**Extract provided**
==*==
Toward a Scalable Abstract Calculus

The canonical contexts sketched in Section 4.3 and employed throughout Part II were intentionally low-complexity problems. Such problems provided venues for fleshing out complete software solutions from their high-level architectural design through their implementation in source code. As demonstrated by the analyses in Chapter 3, however, the issues addressed by OOA, OOD, and OOP grow more important as a software package's complexity grows. Complexity growth inevitably arises when multiple subdisciplines converge into multiphysics models. The attendant increase in the scientific complexity inevitably taxes the hardware resources of any platform employed. Thus, leading-edge research in multiphysics applications must ultimately address how best to exploit the available computing platform.
==*==
**Task requirements**
1. Using the excerpt on a scalable abstract calculus, answer:
(a) In which section were the canonical contexts sketched?
(b) Which chapter's analyses show that the issues addressed by OOA, OOD, and OOP become more important as complexity grows?
(c) According to the excerpt, what inevitably arises when multiple subdisciplines converge into multiphysics models?
2. Return everything in the excerpt on a scalable abstract calculus from "Toward a Scalable" down to "available computing platform.", copied word for word.
Rely only on the excerpt on a scalable abstract calculus.

Source data:
==*==
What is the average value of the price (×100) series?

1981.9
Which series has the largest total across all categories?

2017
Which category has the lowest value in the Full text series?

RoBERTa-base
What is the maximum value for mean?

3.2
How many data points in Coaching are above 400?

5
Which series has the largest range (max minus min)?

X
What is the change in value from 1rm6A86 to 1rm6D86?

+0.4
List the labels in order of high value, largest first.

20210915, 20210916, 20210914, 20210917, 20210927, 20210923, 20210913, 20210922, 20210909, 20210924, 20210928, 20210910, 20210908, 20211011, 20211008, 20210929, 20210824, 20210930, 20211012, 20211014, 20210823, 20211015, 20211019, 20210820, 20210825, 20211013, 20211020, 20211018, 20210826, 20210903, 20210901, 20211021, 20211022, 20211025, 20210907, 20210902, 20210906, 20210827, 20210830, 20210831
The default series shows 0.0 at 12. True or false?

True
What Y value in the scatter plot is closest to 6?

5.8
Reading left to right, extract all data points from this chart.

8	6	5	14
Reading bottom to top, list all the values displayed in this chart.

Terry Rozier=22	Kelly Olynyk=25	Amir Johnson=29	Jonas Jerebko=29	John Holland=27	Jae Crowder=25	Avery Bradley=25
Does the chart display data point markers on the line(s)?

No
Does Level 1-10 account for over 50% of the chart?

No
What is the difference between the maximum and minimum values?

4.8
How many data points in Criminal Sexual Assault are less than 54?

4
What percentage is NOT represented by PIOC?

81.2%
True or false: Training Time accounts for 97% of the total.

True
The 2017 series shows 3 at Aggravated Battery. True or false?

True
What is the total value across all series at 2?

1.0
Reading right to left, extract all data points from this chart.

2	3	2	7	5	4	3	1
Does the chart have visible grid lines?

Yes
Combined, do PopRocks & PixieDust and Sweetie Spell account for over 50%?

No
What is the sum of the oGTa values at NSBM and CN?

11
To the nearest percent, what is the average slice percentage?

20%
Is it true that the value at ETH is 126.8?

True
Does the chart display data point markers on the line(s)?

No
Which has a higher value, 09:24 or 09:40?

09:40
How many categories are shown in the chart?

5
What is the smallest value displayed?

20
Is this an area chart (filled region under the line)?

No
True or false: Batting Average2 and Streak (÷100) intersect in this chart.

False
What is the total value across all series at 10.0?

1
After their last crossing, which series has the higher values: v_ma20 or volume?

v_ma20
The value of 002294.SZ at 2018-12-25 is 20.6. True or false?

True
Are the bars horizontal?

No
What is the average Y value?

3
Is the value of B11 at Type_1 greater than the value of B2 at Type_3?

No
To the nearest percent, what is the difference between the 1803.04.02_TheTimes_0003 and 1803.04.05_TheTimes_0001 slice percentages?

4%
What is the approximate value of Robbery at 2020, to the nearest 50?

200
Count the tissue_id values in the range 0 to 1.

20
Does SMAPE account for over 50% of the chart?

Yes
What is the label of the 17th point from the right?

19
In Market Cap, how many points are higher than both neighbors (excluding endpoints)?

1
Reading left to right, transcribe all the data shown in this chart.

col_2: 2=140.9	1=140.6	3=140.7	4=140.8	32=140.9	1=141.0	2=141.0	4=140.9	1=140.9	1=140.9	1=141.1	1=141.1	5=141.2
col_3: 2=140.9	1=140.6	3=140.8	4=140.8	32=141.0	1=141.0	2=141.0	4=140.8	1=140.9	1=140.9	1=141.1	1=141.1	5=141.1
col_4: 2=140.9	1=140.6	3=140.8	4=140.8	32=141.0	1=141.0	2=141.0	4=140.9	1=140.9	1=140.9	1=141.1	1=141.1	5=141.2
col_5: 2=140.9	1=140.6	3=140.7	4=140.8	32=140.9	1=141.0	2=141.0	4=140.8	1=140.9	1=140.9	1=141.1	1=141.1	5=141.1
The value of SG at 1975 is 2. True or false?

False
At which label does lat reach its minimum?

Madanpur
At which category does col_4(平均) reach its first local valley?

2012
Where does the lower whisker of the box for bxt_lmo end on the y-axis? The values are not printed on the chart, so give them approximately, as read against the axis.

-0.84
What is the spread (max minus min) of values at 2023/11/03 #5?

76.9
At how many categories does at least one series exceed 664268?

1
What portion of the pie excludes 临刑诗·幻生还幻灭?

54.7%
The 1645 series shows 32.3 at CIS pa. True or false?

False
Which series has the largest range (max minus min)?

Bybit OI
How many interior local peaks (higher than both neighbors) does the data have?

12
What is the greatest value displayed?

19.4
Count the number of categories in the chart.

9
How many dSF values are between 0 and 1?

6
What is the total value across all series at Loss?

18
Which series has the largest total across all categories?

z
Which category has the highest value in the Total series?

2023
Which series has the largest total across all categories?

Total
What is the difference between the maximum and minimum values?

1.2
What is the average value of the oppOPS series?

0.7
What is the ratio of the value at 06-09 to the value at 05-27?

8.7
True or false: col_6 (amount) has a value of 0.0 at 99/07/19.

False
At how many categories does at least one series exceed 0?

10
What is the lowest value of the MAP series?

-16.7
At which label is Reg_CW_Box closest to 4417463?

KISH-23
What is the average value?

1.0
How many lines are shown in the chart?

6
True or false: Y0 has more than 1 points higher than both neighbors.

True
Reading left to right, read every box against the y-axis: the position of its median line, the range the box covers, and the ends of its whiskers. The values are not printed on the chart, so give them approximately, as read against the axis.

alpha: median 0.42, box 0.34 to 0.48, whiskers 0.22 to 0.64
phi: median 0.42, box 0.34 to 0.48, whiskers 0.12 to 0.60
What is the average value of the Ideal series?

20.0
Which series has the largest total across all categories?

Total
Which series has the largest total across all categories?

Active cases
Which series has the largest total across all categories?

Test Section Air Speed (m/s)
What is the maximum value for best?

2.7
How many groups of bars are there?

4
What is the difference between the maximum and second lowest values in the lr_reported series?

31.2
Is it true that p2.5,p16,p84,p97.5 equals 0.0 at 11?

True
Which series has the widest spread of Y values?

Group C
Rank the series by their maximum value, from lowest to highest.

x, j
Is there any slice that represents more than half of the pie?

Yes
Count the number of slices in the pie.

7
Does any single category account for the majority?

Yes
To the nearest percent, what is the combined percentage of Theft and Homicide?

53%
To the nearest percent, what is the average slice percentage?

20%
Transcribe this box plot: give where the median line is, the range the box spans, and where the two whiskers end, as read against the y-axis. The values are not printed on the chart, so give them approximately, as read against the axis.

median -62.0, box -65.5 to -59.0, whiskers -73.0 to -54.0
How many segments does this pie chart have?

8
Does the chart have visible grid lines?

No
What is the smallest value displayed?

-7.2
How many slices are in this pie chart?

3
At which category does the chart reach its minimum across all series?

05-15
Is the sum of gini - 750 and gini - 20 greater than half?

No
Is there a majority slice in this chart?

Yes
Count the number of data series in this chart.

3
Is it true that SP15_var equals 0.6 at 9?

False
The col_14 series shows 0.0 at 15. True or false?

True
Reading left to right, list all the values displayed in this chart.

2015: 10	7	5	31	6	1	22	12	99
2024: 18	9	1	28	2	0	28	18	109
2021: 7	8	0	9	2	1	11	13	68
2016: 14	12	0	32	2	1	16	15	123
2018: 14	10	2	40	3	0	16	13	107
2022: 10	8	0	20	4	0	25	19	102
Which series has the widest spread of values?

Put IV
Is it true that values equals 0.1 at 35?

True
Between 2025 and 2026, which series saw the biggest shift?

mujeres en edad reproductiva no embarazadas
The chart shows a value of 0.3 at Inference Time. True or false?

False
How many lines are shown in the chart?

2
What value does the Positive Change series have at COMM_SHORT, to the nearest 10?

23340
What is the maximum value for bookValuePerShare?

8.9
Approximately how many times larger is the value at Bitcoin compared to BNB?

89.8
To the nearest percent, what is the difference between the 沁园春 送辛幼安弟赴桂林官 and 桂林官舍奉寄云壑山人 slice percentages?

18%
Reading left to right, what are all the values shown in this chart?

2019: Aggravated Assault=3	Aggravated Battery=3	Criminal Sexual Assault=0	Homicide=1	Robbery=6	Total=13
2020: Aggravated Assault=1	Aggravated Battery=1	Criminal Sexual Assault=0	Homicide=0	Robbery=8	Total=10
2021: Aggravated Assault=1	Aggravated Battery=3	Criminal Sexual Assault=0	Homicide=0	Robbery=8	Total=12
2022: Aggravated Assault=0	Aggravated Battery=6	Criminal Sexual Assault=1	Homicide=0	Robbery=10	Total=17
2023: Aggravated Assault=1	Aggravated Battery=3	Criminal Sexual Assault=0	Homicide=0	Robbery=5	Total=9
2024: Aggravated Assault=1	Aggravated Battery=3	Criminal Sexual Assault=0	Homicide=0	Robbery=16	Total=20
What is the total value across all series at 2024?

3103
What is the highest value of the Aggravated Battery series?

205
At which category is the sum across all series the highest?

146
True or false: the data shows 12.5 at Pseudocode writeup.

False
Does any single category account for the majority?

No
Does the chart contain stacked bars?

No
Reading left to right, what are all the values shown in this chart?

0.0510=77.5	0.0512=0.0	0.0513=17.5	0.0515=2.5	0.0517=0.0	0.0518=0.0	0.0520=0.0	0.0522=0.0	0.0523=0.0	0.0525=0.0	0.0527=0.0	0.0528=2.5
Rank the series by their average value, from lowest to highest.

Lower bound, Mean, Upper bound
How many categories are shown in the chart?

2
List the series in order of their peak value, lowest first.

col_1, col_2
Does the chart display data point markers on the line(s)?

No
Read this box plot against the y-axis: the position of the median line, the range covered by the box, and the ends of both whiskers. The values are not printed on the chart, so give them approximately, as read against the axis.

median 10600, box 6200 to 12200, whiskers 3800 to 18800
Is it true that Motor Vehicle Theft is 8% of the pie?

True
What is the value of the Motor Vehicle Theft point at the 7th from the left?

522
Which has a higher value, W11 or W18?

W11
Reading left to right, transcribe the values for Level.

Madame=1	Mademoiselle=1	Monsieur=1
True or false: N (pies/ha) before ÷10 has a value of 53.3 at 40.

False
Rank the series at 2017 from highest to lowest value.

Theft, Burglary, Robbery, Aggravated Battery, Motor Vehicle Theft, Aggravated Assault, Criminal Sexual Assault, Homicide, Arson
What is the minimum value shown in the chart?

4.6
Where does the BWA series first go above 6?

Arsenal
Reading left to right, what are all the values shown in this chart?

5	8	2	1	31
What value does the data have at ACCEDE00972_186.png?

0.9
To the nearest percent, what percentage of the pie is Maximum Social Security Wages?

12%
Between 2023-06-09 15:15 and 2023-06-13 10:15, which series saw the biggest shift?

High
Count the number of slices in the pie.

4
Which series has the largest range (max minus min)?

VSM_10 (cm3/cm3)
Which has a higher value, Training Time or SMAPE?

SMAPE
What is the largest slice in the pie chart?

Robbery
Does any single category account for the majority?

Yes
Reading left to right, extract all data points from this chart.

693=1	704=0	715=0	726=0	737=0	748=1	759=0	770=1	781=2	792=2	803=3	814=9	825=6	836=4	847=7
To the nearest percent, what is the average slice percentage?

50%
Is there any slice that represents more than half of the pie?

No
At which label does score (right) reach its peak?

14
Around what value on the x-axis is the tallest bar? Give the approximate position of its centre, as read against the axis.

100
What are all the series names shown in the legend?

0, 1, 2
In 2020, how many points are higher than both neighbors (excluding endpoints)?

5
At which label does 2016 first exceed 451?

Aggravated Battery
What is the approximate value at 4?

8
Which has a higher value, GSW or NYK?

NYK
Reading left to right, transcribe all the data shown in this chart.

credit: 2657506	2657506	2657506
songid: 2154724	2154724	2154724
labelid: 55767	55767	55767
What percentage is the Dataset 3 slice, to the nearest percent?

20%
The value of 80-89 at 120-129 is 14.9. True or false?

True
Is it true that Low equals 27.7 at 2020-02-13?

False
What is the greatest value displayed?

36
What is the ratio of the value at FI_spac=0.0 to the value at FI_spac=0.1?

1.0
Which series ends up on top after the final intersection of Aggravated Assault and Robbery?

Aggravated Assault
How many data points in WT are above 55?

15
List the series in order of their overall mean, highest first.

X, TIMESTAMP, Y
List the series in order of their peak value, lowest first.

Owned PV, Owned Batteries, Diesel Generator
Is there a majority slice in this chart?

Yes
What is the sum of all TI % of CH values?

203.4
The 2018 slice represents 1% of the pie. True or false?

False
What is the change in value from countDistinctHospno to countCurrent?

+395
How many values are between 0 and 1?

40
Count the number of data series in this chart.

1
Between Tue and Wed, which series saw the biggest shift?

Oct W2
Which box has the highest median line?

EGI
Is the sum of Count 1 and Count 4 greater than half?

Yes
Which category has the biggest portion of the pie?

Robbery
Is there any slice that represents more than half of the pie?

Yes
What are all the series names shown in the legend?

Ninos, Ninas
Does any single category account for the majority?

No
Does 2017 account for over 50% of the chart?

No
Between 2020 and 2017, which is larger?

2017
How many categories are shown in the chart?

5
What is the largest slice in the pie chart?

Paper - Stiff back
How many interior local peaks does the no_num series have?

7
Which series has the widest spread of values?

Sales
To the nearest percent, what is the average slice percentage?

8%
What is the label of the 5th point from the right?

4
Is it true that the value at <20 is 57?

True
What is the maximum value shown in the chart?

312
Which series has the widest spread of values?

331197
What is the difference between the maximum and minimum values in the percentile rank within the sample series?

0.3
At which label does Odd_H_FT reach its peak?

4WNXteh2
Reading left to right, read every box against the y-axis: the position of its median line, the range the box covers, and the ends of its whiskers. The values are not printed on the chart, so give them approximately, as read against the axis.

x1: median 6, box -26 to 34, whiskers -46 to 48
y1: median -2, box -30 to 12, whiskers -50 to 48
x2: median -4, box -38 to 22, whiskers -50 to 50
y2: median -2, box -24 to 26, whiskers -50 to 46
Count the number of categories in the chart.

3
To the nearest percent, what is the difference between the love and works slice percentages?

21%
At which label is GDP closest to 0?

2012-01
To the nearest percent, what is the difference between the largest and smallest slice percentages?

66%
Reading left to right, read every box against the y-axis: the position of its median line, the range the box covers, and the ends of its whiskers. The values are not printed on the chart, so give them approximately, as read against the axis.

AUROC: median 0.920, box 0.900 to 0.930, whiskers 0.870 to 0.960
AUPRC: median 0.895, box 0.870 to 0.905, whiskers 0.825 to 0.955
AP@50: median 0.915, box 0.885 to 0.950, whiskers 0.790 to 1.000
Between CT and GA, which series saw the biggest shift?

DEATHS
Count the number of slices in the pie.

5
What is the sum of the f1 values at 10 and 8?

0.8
==*==
**Results of the exercise**
1.
(a) Section 4.3
(b) Chapter 3
(c) Complexity growth

2.
Toward a Scalable Abstract Calculus

The canonical contexts sketched in Section 4.3 and employed throughout Part II were intentionally low-complexity problems. Such problems provided venues for fleshing out complete software solutions from their high-level architectural design through their implementation in source code. As demonstrated by the analyses in Chapter 3, however, the issues addressed by OOA, OOD, and OOP grow more important as a software package's complexity grows. Complexity growth inevitably arises when multiple subdisciplines converge into multiphysics models. The attendant increase in the scientific complexity inevitably taxes the hardware resources of any platform employed. Thus, leading-edge research in multiphysics applications must ultimately address how best to exploit the available computing platform.